Giménez has looked downright miserable at the plate so far, slashing .218/.295/.328 with a .279 wOBA. However, when he pulls the ball as either a right- or left-handed hitter his numbers improve dramatically. On pulled balls, Giménez is slashing .343/.343/.600 with a wOBA of .401 — unfortunately, this is still a small sample of just 36 pitches (7.2% of those he’s seen in 2023). Naylor’s poor numbers versus expected numbers have been detailed elsewhere, but the fact he’s still hitting .202/.256/.321 with a .251 wOBA is not fun. Like Giménez, Naylor’s numbers all look better when he pulls the ball, to the tune of .258/.250/.516 with a wOBA of .316. Also like Giménez, this is a tiny fraction of Naylor’s season: 32 pitches (7.1% of those seen).

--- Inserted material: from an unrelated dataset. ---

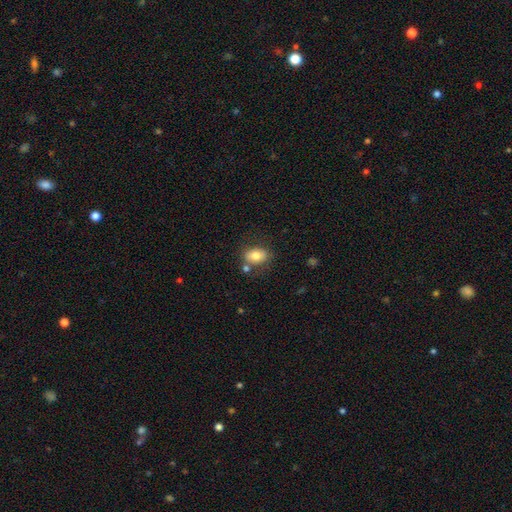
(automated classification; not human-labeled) Smooth or featured: smooth — 77% (featured or disk — 15%)
How rounded: in between — 78% (round — 20%)
Merging: none — 69% (minor disturbance — 14%)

So it seems they should just hit the ball to the pull side more, simple as that. Nothing is ever that simple, of course, not least because hitting a baseball thrown by a major-league pitcher is a minor miracle in itself. But getting out in front of the ball to create better outcomes and use the pull side to your advantage is not some whimsical lucky thing that fluctuates throughout the season, it is a coachable skill.

We know this because Ty Van Burkleo (and other Cleveland hitting instructors) coached Ramírez and Francisco Lindor to do so and made them better players. I can’t say whether Chris Valaika is working on this with Giménez and Naylor, but it sure seems like he should be. Increasing their pull rates from 38.3 and 35.2%, respectively, and closer to or above the league average of 40.7% would almost certainly help their scuffling offensive numbers. All we can do is hope it’s a point of emphasis.